### [Texte d'étude]
::::

Les changements environnementaux globaux constituent une menace majeure pour la biodiversité : le taux d’extinction des espèces est prévu d’augmenter au cours du XXIème siècle (Sala et al., 2000). Pour éviter l’extinction, une espèce a deux possibilités : (1) soit elle suit les conditions environnementales dont elle a besoin (qui définissent sa « niche écologique ») dans l’espace (en migrant) et/ou dans le temps (en décalant son cycle de développement) ; (2) soit elle s’adapte aux nouvelles conditions climatiques par acclimatation (modification du mode d’expression des gènes) ou micro-évolution (différenciation de génotypes nouveaux) (Bellard et al., 2012). Cependant, la deuxième possibilité est généralement écartée par les scientifiques parce qu’elle nécessite un temps beaucoup plus long que celui auquel le réchauffement climatique se produit.

Les capacités d’adaptation des espèces aux changements environnementaux et les mécanismes sous-jacents demeurent incertains. En étudiant la « niche écologique réalisée » de 26 espèces herbacées communes des forêts tempérées européennes (c’est-à-dire les conditions dans lesquelles une espèce est effectivement capable de se développer), les chercheurs ont recherché des changements dans la largeur de la niche (c’est-à-dire l’amplitude des conditions écologiques dans laquelle l’espèce a été observée) et la position de la niche (c’est-à-dire l’optimum des conditions permettant le bon développement de l’espèce) le long d’un gradient latitudinal de 1800 km couvrant la majeure partie de la forêt feuillue tempérée d’Europe occidentale. L’étude montre qu’aucune des 26 espèces n’a maintenu à la fois l’amplitude et la position de sa niche le long du gradient latitudinal. Peu d’espèces (35%) ont changé leur largeur de niche, mais toutes ont modifié leur position. En montant en latitude, la plupart des espèces (85%) ont déplacé la position de leur niche vers des sols plus acides et plus pauvres en éléments nutritifs.

::::

### [Données]
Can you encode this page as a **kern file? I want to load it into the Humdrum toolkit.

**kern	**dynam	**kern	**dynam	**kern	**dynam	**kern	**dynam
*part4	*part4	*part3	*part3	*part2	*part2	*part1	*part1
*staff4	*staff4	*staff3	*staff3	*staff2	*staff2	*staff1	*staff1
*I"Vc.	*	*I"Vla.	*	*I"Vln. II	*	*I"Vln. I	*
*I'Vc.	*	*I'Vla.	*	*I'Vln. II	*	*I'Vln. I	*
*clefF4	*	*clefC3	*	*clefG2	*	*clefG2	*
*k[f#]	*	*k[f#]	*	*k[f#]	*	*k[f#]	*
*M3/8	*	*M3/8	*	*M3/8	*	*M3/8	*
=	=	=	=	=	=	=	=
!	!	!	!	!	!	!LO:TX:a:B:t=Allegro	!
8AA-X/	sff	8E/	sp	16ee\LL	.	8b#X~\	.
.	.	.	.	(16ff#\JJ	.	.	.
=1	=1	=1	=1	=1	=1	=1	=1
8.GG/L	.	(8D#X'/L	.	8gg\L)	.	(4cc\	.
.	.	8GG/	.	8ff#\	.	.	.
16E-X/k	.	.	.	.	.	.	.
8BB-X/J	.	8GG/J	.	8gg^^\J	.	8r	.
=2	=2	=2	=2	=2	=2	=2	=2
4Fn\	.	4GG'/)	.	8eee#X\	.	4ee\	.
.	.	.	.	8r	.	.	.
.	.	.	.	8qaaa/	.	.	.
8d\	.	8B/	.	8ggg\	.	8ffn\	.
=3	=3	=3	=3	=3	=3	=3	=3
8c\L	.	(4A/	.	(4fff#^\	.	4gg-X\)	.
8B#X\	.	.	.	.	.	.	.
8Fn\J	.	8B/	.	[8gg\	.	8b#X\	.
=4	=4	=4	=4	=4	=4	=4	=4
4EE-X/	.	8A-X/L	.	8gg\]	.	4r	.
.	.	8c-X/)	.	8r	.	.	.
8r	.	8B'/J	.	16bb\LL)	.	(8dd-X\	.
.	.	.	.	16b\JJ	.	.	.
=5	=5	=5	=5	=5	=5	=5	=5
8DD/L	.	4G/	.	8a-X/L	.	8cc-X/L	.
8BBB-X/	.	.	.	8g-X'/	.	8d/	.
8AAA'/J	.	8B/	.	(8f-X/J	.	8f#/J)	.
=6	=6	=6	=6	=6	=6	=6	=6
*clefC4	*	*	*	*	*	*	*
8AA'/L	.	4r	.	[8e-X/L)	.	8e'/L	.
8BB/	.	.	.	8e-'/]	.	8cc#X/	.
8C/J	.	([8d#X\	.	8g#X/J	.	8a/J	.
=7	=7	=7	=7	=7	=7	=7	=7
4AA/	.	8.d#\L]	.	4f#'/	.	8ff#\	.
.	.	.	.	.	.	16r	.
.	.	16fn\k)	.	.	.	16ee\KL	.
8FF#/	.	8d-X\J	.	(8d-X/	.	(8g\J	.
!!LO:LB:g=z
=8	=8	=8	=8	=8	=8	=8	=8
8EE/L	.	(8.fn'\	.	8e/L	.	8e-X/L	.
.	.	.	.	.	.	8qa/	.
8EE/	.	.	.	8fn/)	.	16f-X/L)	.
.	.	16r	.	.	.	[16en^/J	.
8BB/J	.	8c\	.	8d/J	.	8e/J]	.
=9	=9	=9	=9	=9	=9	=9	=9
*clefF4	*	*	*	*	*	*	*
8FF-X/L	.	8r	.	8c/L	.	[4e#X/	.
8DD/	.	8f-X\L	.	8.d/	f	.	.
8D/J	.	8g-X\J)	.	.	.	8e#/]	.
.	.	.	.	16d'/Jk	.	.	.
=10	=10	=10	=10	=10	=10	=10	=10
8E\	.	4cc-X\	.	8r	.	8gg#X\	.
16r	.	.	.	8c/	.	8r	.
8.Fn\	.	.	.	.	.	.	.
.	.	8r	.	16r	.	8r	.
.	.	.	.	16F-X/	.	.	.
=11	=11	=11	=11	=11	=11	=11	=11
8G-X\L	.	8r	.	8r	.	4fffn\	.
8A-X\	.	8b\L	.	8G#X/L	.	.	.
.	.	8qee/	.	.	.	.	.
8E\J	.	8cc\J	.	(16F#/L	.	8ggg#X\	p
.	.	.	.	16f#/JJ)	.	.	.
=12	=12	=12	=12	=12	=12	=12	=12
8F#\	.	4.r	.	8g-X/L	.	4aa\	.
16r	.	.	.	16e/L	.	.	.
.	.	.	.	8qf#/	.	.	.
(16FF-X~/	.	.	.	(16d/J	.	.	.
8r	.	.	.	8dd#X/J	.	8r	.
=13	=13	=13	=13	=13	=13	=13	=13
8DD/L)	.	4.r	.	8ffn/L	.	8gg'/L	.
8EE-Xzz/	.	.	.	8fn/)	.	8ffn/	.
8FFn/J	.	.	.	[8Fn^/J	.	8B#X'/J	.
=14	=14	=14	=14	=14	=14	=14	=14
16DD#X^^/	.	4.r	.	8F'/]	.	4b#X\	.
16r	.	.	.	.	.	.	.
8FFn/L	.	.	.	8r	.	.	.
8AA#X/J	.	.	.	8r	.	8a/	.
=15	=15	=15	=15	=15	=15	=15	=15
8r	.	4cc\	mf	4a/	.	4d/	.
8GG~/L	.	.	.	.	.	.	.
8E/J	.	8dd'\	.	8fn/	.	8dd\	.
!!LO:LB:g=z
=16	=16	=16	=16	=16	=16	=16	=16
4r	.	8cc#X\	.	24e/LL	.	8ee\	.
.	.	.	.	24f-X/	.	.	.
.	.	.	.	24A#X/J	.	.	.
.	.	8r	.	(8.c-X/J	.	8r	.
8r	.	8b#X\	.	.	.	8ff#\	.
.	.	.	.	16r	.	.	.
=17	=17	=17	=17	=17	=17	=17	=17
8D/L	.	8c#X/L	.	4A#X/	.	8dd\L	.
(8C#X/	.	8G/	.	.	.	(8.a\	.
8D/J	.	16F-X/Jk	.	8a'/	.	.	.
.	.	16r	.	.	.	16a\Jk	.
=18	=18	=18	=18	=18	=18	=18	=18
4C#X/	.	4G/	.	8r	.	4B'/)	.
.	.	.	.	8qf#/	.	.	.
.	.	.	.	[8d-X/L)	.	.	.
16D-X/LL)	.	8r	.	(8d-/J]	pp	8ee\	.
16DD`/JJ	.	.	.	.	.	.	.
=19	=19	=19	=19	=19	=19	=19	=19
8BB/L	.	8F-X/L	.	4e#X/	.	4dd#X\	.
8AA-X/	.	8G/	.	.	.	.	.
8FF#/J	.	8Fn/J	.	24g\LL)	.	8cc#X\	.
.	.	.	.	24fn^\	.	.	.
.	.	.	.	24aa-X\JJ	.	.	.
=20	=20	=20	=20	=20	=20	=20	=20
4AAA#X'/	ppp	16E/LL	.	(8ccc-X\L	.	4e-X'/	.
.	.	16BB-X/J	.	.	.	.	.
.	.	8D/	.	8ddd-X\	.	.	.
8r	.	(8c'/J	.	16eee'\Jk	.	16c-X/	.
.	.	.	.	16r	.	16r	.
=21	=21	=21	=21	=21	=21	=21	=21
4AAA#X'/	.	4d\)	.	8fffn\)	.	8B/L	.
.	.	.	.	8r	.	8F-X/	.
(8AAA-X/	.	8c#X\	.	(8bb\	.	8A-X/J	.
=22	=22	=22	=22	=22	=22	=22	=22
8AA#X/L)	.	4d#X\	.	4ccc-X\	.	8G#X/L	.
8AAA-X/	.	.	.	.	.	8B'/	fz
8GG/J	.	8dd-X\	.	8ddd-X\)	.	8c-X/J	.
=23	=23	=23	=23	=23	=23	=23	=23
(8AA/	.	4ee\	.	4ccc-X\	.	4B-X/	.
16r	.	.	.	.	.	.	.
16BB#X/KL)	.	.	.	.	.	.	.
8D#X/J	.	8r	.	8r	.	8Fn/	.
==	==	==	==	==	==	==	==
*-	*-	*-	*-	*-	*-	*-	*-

::::

### [Exercice 1]
Modifiez le passage du texte d'étude qui commence par les mots « Les changements environnementaux » et se termine par « climatique se produit. » en y remplaçant « réchauffement climatique » par « changement climatique ».
### [Exercice 2]
Relevez toutes les notions que le texte d'étude précise à l'aide de « c’est-à-dire ».
Les lignes forment un matériel distinct du texte d'étude.

### [Solution rédigée 1]
Les changements environnementaux globaux constituent une menace majeure pour la biodiversité : le taux d’extinction des espèces est prévu d’augmenter au cours du XXIème siècle (Sala et al., 2000). Pour éviter l’extinction, une espèce a deux possibilités : (1) soit elle suit les conditions environnementales dont elle a besoin (qui définissent sa « niche écologique ») dans l’espace (en migrant) et/ou dans le temps (en décalant son cycle de développement) ; (2) soit elle s’adapte aux nouvelles conditions climatiques par acclimatation (modification du mode d’expression des gènes) ou micro-évolution (différenciation de génotypes nouveaux) (Bellard et al., 2012). Cependant, la deuxième possibilité est généralement écartée par les scientifiques parce qu’elle nécessite un temps beaucoup plus long que celui auquel le changement climatique se produit.

### [Solution rédigée 2]
- niche écologique réalisée
- largeur de la niche
- position de la niche